Letzte Dinge

Auch wenn wir den Gedanken oft verdrängen, ist es doch eine unbestreitbare Tatsache: Zu einem bestimmten Zeitpunkt werden wir diese Welt verlassen. Dass man aus dem Thema Tod kein Tabu machen muss, zeigen aktuell gerade die beiden Künstler Andreas Kloker und Axel Wagner mit der Ausstellung Der Sarg im raumB1 in Utting am Ammersee.

Der raumB1 in Utting

Die winzige Galerie raumB1 neben dem Uttinger Bahnhof hat sich inzwischen zu einem der interessantesten Ausstellungsräume der Ammerseeregion entwickelt (http://raumb1.de/). Betreiber Harry Sternberg schafft mit seinem Ausstellungsprogramm eine ganz eigene Mischung. Hier findet man sowohl junge Talente und als auch etablierte Kunstschaffende. Es gibt Rückblicke auf fast Vergessenes und experimentierfreudige Projekte. In letztere Kategorie gehört die aktuelle Schau Zeit Ist. (Prolog) – Der Sarg.

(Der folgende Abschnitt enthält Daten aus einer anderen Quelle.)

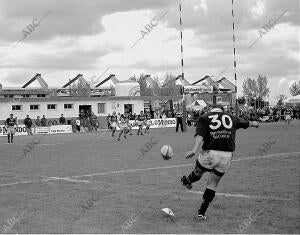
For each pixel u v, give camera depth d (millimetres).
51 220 7766
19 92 65438
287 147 20828
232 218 7695
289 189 10156
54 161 17578
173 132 39938
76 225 7414
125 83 70562
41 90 67562
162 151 8547
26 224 7512
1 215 8203
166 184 11281
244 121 7820
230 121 7695
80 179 12453
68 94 71625
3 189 11055
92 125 52219
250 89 85812
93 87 78438
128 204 8961
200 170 7859
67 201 9367
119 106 62188
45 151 22469
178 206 8703
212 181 7719
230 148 7656
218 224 7320
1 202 9391
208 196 7645
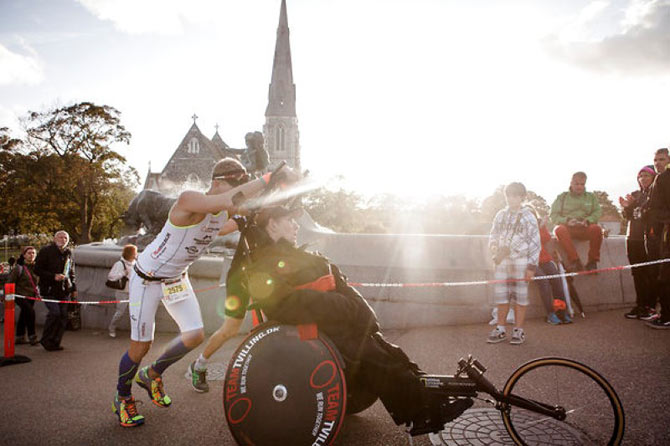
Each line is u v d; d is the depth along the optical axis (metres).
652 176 6.18
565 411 2.93
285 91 89.88
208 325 7.19
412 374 2.96
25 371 5.77
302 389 2.79
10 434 3.75
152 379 3.93
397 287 6.70
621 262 7.21
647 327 5.68
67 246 7.74
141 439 3.57
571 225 6.83
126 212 11.83
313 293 2.83
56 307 7.11
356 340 2.92
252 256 3.13
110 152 45.72
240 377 2.87
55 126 43.44
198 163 76.88
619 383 4.05
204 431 3.66
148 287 3.74
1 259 48.84
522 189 5.46
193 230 3.53
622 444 3.08
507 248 5.48
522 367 3.09
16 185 43.56
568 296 6.28
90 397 4.63
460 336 5.85
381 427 3.58
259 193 3.22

Andreas Kloker arbeitet an der Ausstellung Der Sarg im raumB1
Andreas Kloker bei der Arbeit an „Der Sarg“

Die beiden Künstler Andreas Kloker und Axel Wagner haben dafür jeweils ihren eigenen Sarg gebaut. Das Ergebnis kann man ganztägig durch die großen Schaufenster der Galerie betrachten.

Andreas Kloker

Den Schondorfer Andreas Kloker kennt man hauptsächlich durch seine Elementarzeichnungen und seine Raum- und Fassadeninstallationen. In seinem Schondorfer Atelier in der Bahnhofstraße sind zurzeit seine Attraktionsskulpturen im Skriptorium zu sehen.

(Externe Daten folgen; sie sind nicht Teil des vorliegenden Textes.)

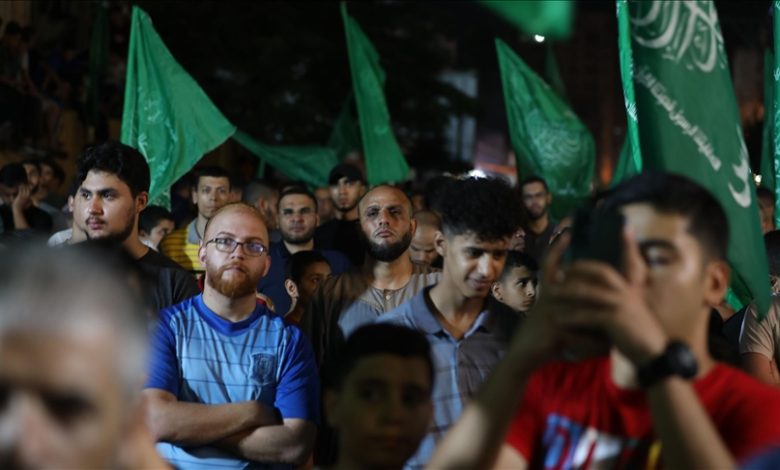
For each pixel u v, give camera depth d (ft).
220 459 19.40
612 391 11.00
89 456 6.48
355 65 47.80
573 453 11.05
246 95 93.86
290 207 34.91
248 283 19.83
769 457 9.40
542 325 9.61
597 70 198.80
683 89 17.72
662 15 17.80
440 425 17.90
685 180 10.56
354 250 40.73
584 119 198.80
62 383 6.39
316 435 20.52
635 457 10.89
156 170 33.17
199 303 20.07
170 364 19.48
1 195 38.73
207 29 92.68
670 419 9.34
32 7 77.25
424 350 12.63
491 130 159.43
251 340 19.89
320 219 49.26
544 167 47.06
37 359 6.36
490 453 9.91
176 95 33.14
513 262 22.79
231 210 20.12
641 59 17.84
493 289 22.99
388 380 12.37
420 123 107.55
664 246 10.25
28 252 6.61
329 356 23.70
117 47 77.05
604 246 9.66
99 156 23.66
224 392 19.60
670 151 17.66
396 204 24.61
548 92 47.26
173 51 91.97
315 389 20.15
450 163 111.96
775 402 10.62
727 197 17.57
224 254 19.76
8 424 6.37
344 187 41.01
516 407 9.86
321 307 24.22
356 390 12.44
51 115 67.62
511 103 47.37
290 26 96.37
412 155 111.14
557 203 46.96
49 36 78.64
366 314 23.91
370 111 47.73
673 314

Charakteristisch für seine Arbeit ist, dass der Prozess des Entstehens meistens genauso wichtig ist wie das fertige Ergebnis (https://andreaskloker.de/). So ist das auch bei der letzten Ruhestätte, die er für sich gezimmert hat. Gezimmert ist wahrscheinlich nicht ganz richtig, denn der Holzsarg von Andreas Kloker hat keine Nägel, Dübel, Schrauben oder Leim.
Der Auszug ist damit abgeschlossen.